Exactly as they appear below, repeat the lines from the one with "focal_35mm: 28" through the one with "exposure_s: 1/60", and no others.

**Task data**.
:::
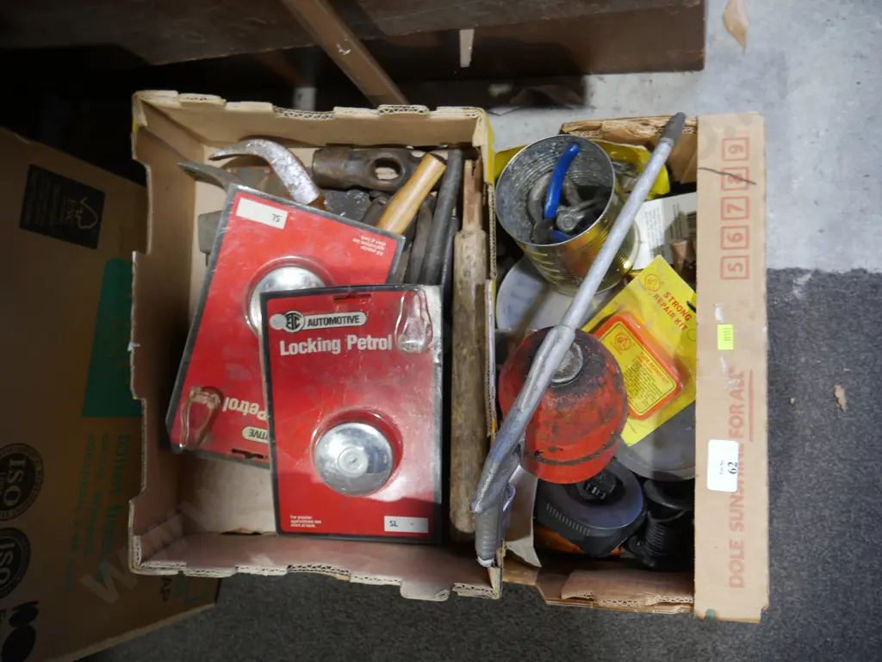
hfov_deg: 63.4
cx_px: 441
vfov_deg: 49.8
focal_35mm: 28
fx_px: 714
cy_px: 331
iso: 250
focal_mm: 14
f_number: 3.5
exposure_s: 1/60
:::
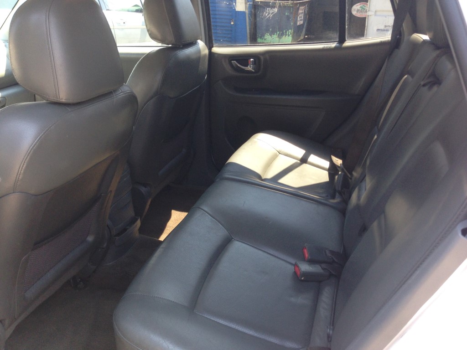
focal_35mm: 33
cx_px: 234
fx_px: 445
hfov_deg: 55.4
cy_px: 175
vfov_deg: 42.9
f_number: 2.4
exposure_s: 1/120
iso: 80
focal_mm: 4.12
:::
**Task result**.
focal_35mm: 28
fx_px: 714
cy_px: 331
iso: 250
focal_mm: 14
f_number: 3.5
exposure_s: 1/60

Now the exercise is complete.